- WHAT THE TASK ASKS
Put every line of the material below into a Markdown table with two columns, Row and Text. Number the rows in order, and skip the blank lines and the picture placeholders.

*** PROVIDED ENTRIES Section Begins ***

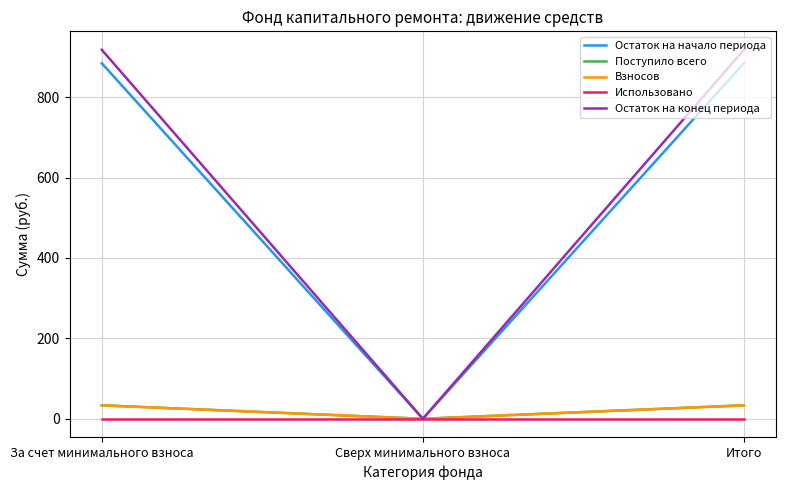

Does the chart display data point markers on the line(s)?

No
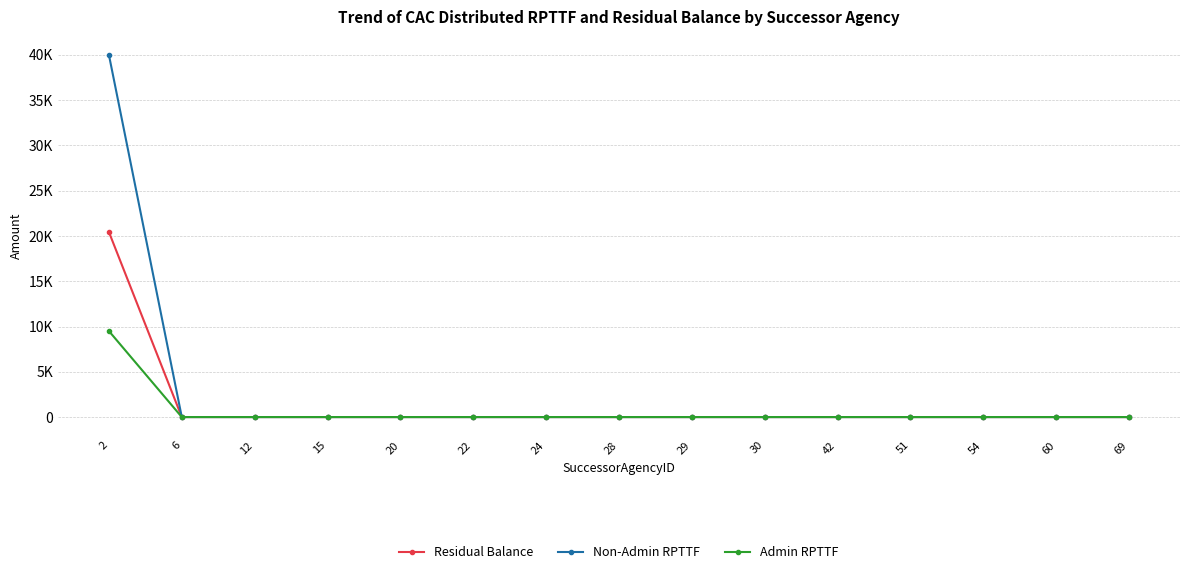

Is this an area chart (filled region under the line)?

No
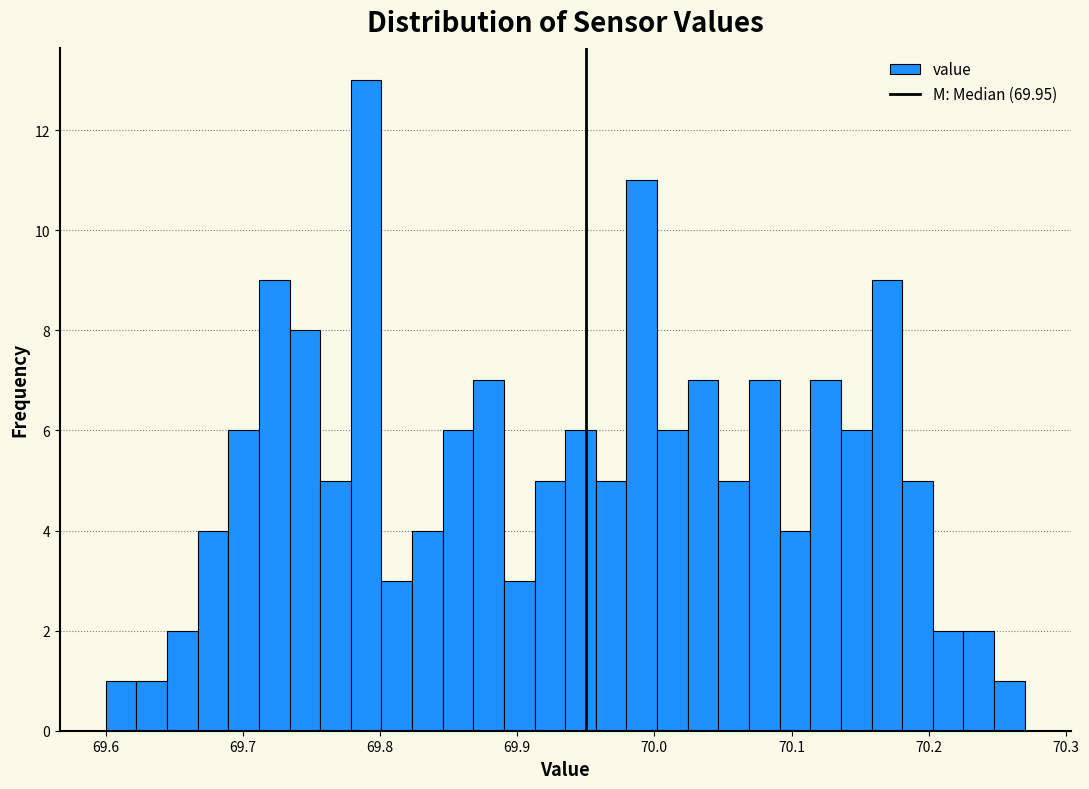

Read against the x-axis, roughly where is the centre of the tallest bar?

69.79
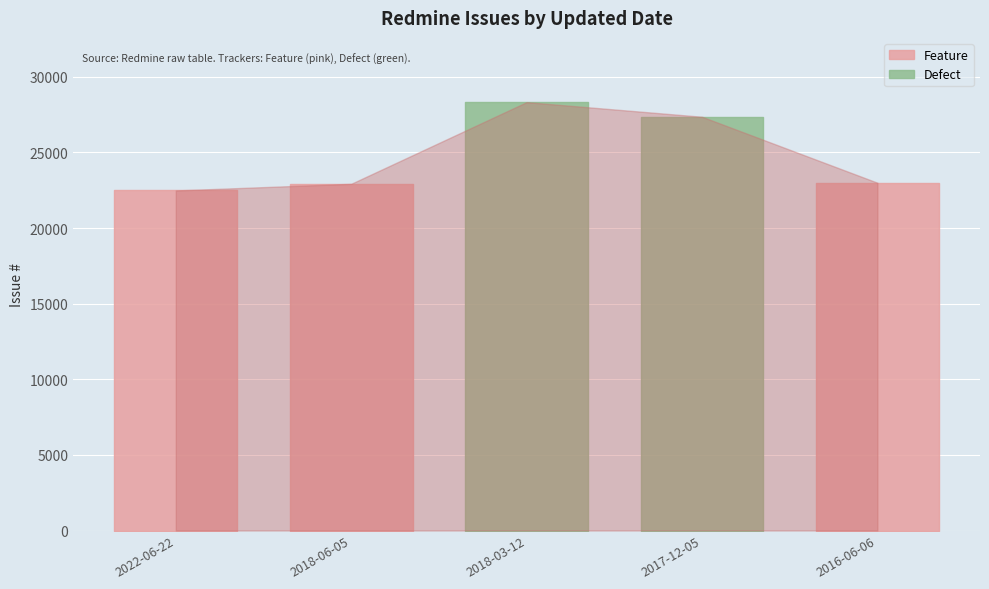

What is the label of the 3rd point from the right?

2018-03-12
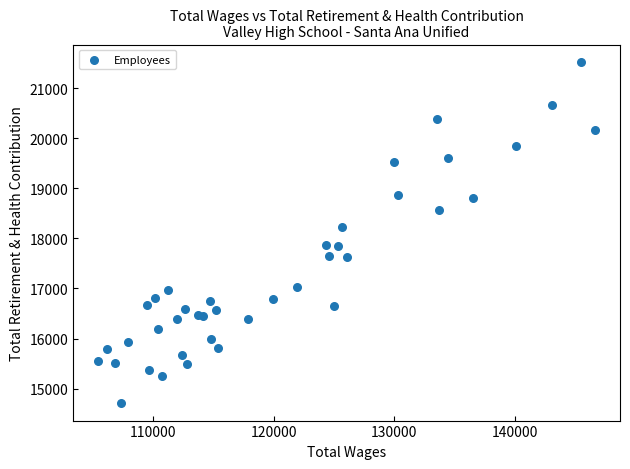

What Y value in the scatter plot is closest to 18117?

18221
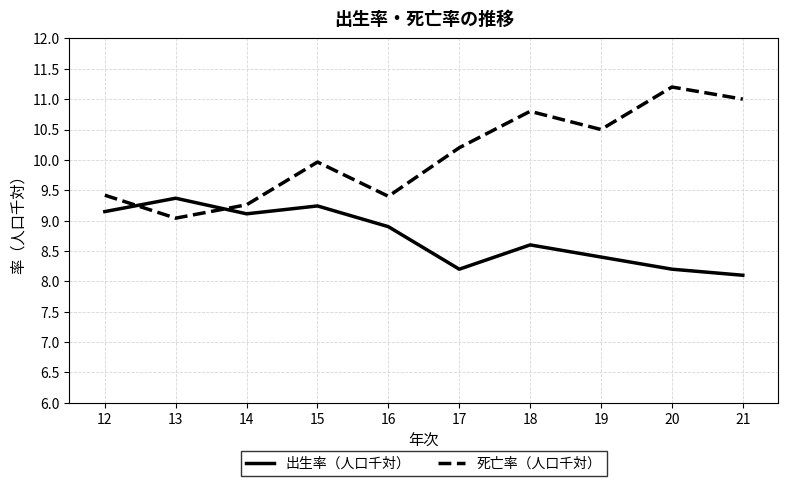

What is the difference between the maximum and minimum values in the 出生率（人口千対） series?

1.3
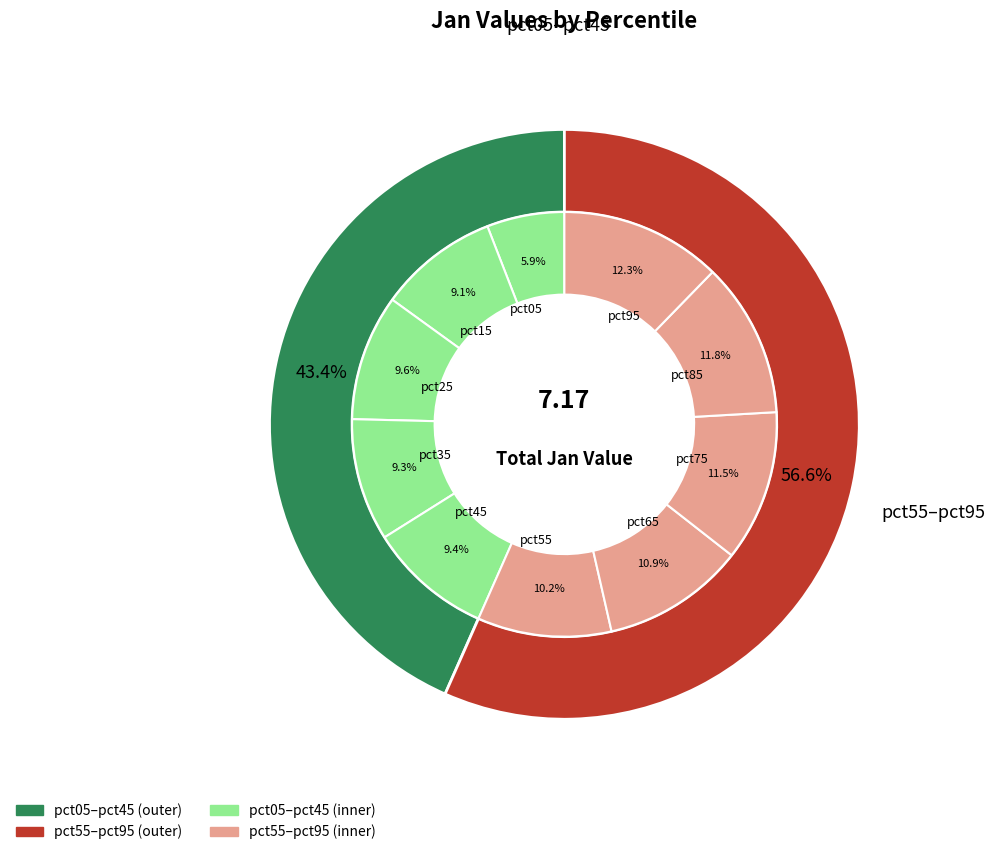

What percentage is the pct05 slice, to the nearest percent?

6%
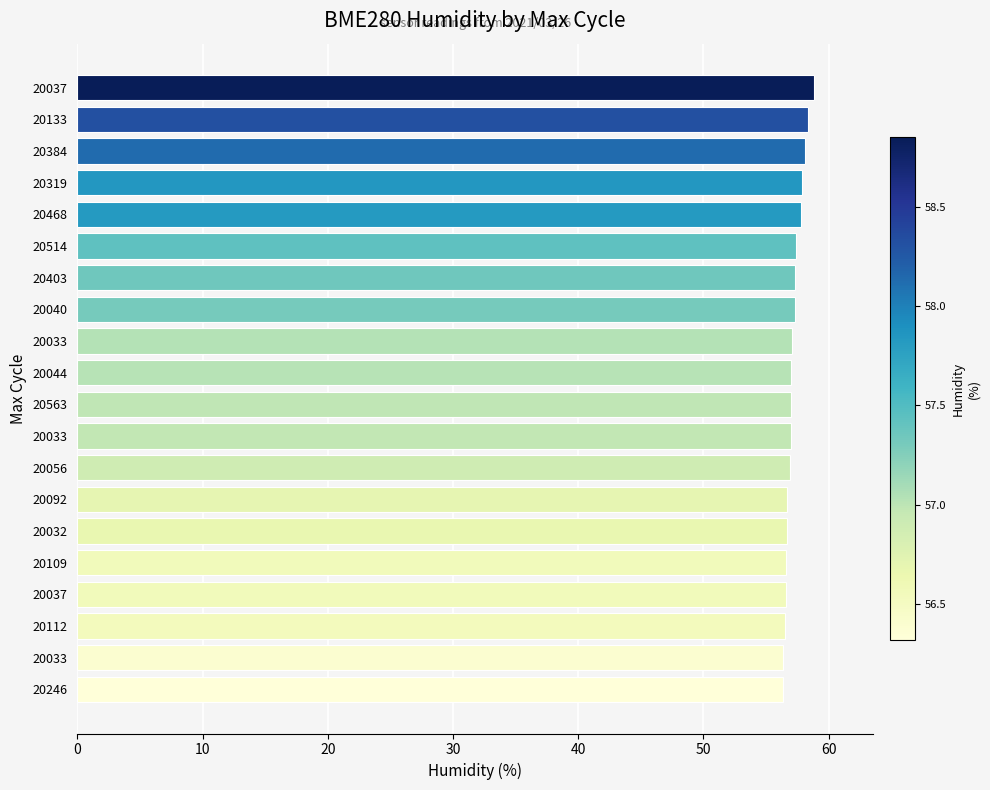

Are the bars horizontal?

Yes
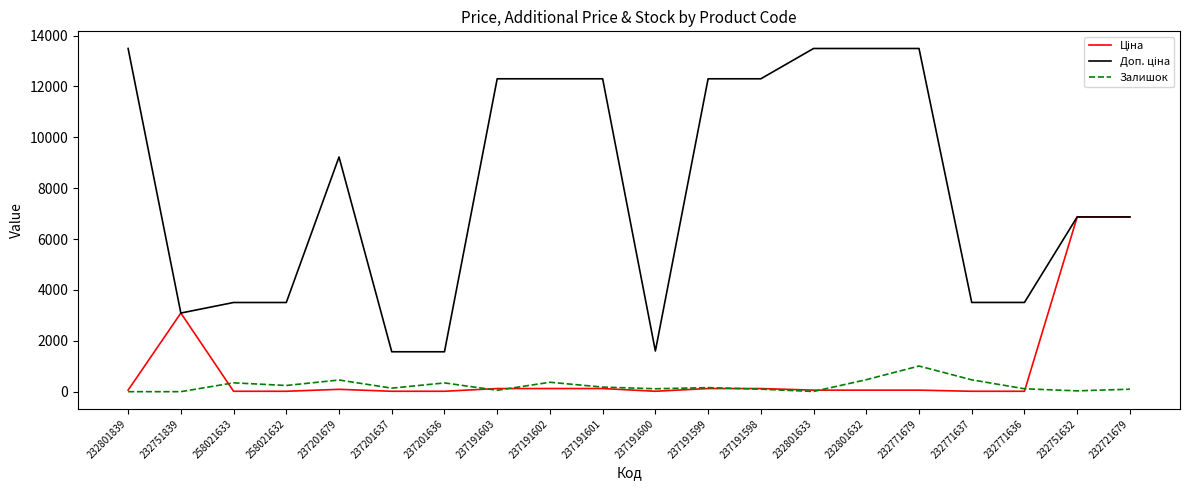

Is it true that Залишок equals 1713.5 at 232771679?

False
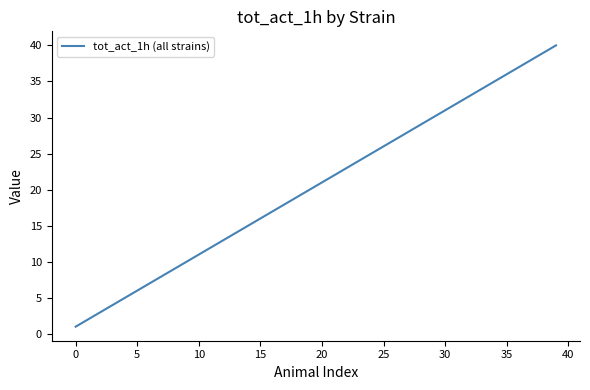

What is the greatest value displayed?

40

*** PROVIDED ENTRIES Section Ends ***

- TASK RESULT
| Row | Text |
|---|---|
| 1 | Does the chart display data point markers on the line(s)? |
| 2 | No |
| 3 | Is this an area chart (filled region under the line)? |
| 4 | No |
| 5 | Read against the x-axis, roughly where is the centre of the tallest bar? |
| 6 | 69.79 |
| 7 | What is the label of the 3rd point from the right? |
| 8 | 2018-03-12 |
| 9 | What Y value in the scatter plot is closest to 18117? |
| 10 | 18221 |
| 11 | What is the difference between the maximum and minimum values in the 出生率（人口千対） series? |
| 12 | 1.3 |
| 13 | What percentage is the pct05 slice, to the nearest percent? |
| 14 | 6% |
| 15 | Are the bars horizontal? |
| 16 | Yes |
| 17 | Is it true that Залишок equals 1713.5 at 232771679? |
| 18 | False |
| 19 | What is the greatest value displayed? |
| 20 | 40 |